### [What you should do]
When you reach the records below, output every one exactly as written but leave out any pictures.

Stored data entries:

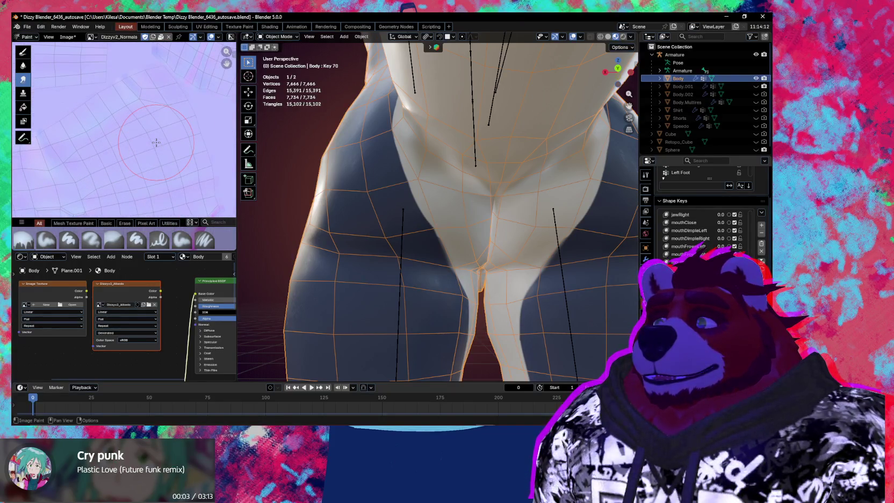
{"action": "mouse_move", "coordinate": [466, 189]}
{"action": "middle_mouse_down"}
{"action": "mouse_move", "coordinate": [414, 151]}
{"action": "mouse_move", "coordinate": [448, 154]}
{"action": "mouse_move", "coordinate": [511, 216]}
{"action": "middle_mouse_up"}
{"action": "mouse_move", "coordinate": [401, 211]}
{"action": "middle_mouse_down"}
{"action": "mouse_move", "coordinate": [521, 240]}
{"action": "mouse_move", "coordinate": [525, 232]}
{"action": "mouse_move", "coordinate": [525, 241]}
{"action": "mouse_move", "coordinate": [448, 257]}
{"action": "middle_mouse_up"}
- Put the rig in Pose Mode, restore the overlays, return to Object Mode and select the body mesh
{"action": "left_click", "coordinate": [498, 272]}
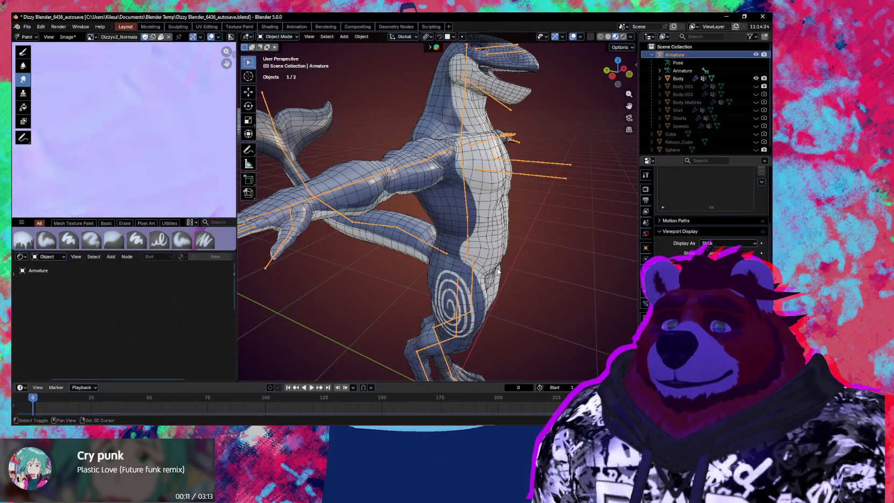
{"action": "key", "text": "ctrl+Tab"}
{"action": "mouse_move", "coordinate": [497, 272]}
{"action": "middle_mouse_down"}
{"action": "mouse_move", "coordinate": [369, 190]}
{"action": "mouse_move", "coordinate": [385, 175]}
{"action": "mouse_move", "coordinate": [302, 249]}
{"action": "middle_mouse_up"}
{"action": "scroll", "coordinate": [368, 190], "scroll_direction": "up", "scroll_amount": 2}
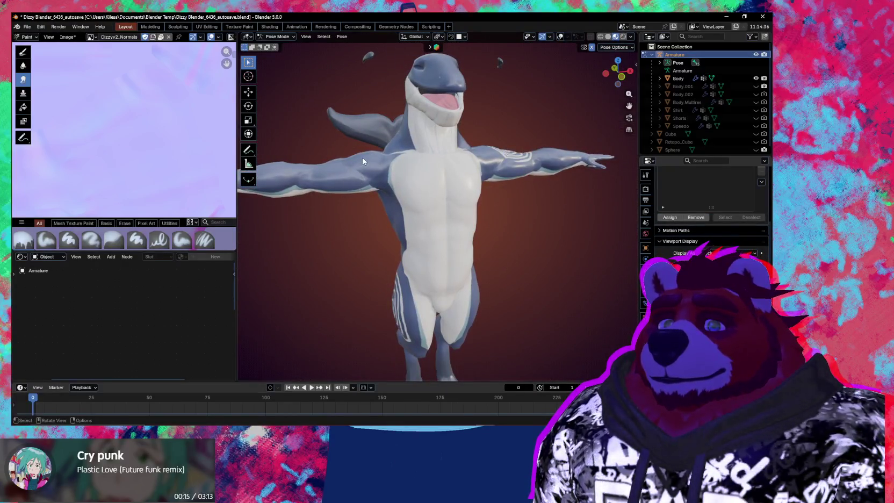
{"action": "key", "text": "shift+alt+z"}
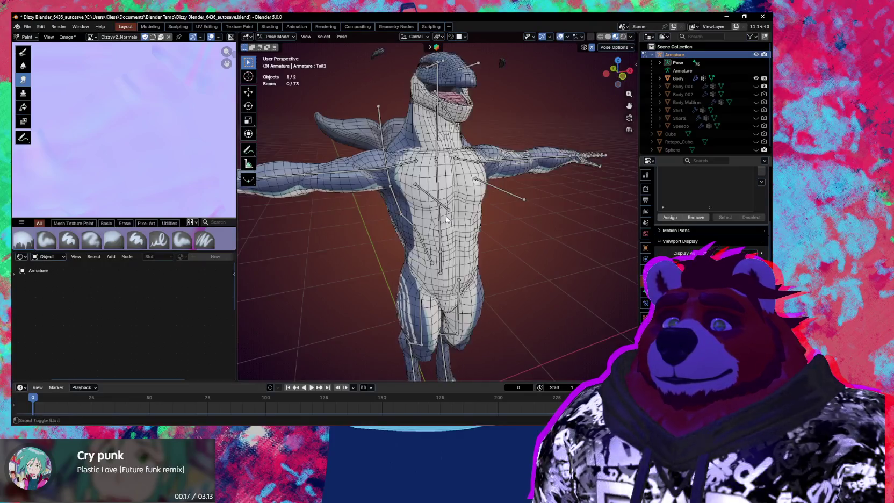
{"action": "key", "text": "ctrl+Tab"}
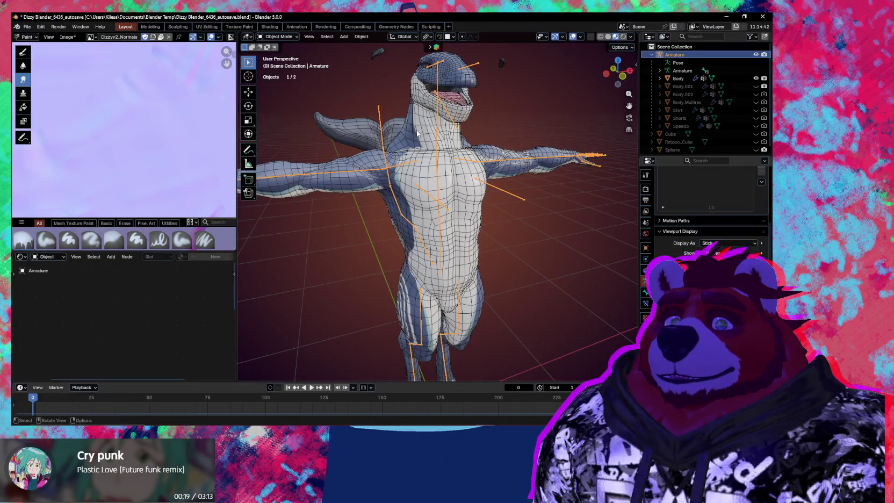
{"action": "left_click", "coordinate": [416, 245]}
- Show Dizzyv2_Albedo in the image editor and zoom out to see the whole image
{"action": "left_click", "coordinate": [139, 295]}
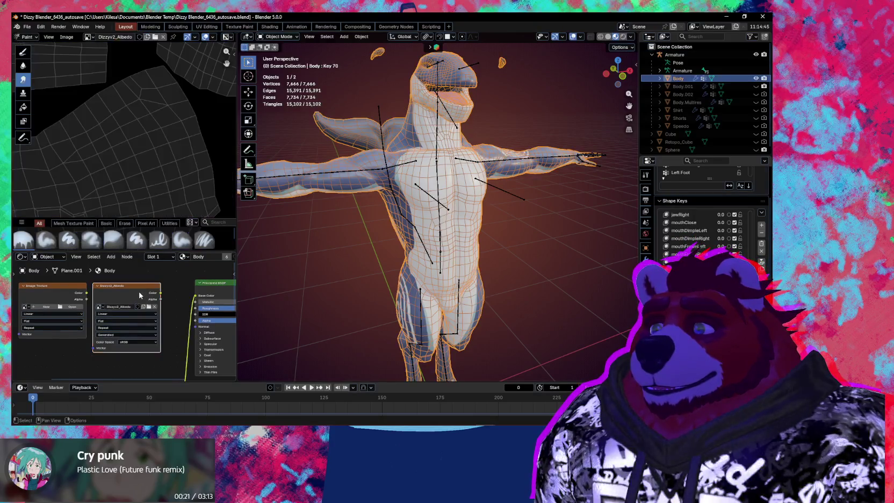
{"action": "scroll", "coordinate": [150, 139], "scroll_direction": "down", "scroll_amount": 2}
{"action": "scroll", "coordinate": [150, 139], "scroll_direction": "down", "scroll_amount": 2}
{"action": "scroll", "coordinate": [151, 139], "scroll_direction": "down", "scroll_amount": 2}
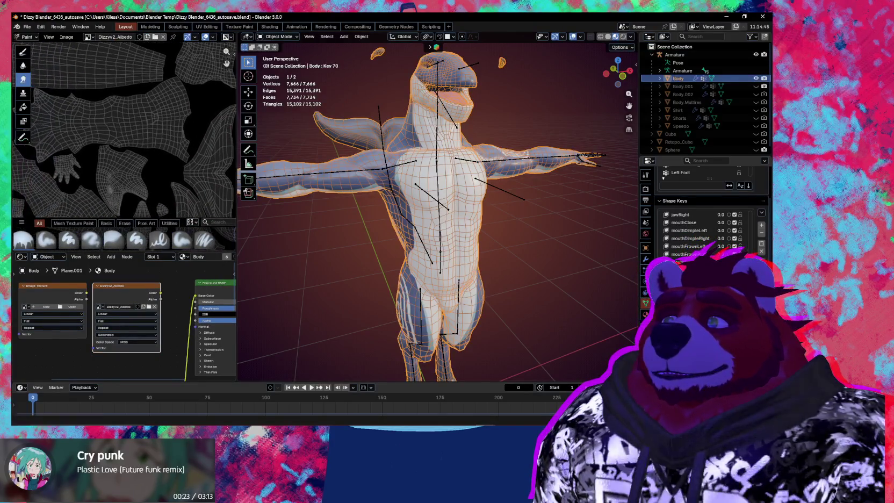
{"action": "scroll", "coordinate": [150, 139], "scroll_direction": "down", "scroll_amount": 1}
{"action": "scroll", "coordinate": [150, 139], "scroll_direction": "down", "scroll_amount": 2}
{"action": "scroll", "coordinate": [134, 134], "scroll_direction": "down", "scroll_amount": 1}
{"action": "scroll", "coordinate": [108, 129], "scroll_direction": "down", "scroll_amount": 1}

### [Response for this exercise]
{"action": "mouse_move", "coordinate": [466, 189]}
{"action": "middle_mouse_down"}
{"action": "mouse_move", "coordinate": [414, 151]}
{"action": "mouse_move", "coordinate": [448, 154]}
{"action": "mouse_move", "coordinate": [511, 216]}
{"action": "middle_mouse_up"}
{"action": "mouse_move", "coordinate": [401, 211]}
{"action": "middle_mouse_down"}
{"action": "mouse_move", "coordinate": [521, 240]}
{"action": "mouse_move", "coordinate": [525, 232]}
{"action": "mouse_move", "coordinate": [525, 241]}
{"action": "mouse_move", "coordinate": [448, 257]}
{"action": "middle_mouse_up"}
- Put the rig in Pose Mode, restore the overlays, return to Object Mode and select the body mesh
{"action": "left_click", "coordinate": [498, 272]}
{"action": "key", "text": "ctrl+Tab"}
{"action": "mouse_move", "coordinate": [497, 272]}
{"action": "middle_mouse_down"}
{"action": "mouse_move", "coordinate": [369, 190]}
{"action": "mouse_move", "coordinate": [385, 175]}
{"action": "mouse_move", "coordinate": [302, 249]}
{"action": "middle_mouse_up"}
{"action": "scroll", "coordinate": [368, 190], "scroll_direction": "up", "scroll_amount": 2}
{"action": "key", "text": "shift+alt+z"}
{"action": "key", "text": "ctrl+Tab"}
{"action": "left_click", "coordinate": [416, 245]}
- Show Dizzyv2_Albedo in the image editor and zoom out to see the whole image
{"action": "left_click", "coordinate": [139, 295]}
{"action": "scroll", "coordinate": [150, 139], "scroll_direction": "down", "scroll_amount": 2}
{"action": "scroll", "coordinate": [150, 139], "scroll_direction": "down", "scroll_amount": 2}
{"action": "scroll", "coordinate": [151, 139], "scroll_direction": "down", "scroll_amount": 2}
{"action": "scroll", "coordinate": [150, 139], "scroll_direction": "down", "scroll_amount": 1}
{"action": "scroll", "coordinate": [150, 139], "scroll_direction": "down", "scroll_amount": 2}
{"action": "scroll", "coordinate": [134, 134], "scroll_direction": "down", "scroll_amount": 1}
{"action": "scroll", "coordinate": [108, 129], "scroll_direction": "down", "scroll_amount": 1}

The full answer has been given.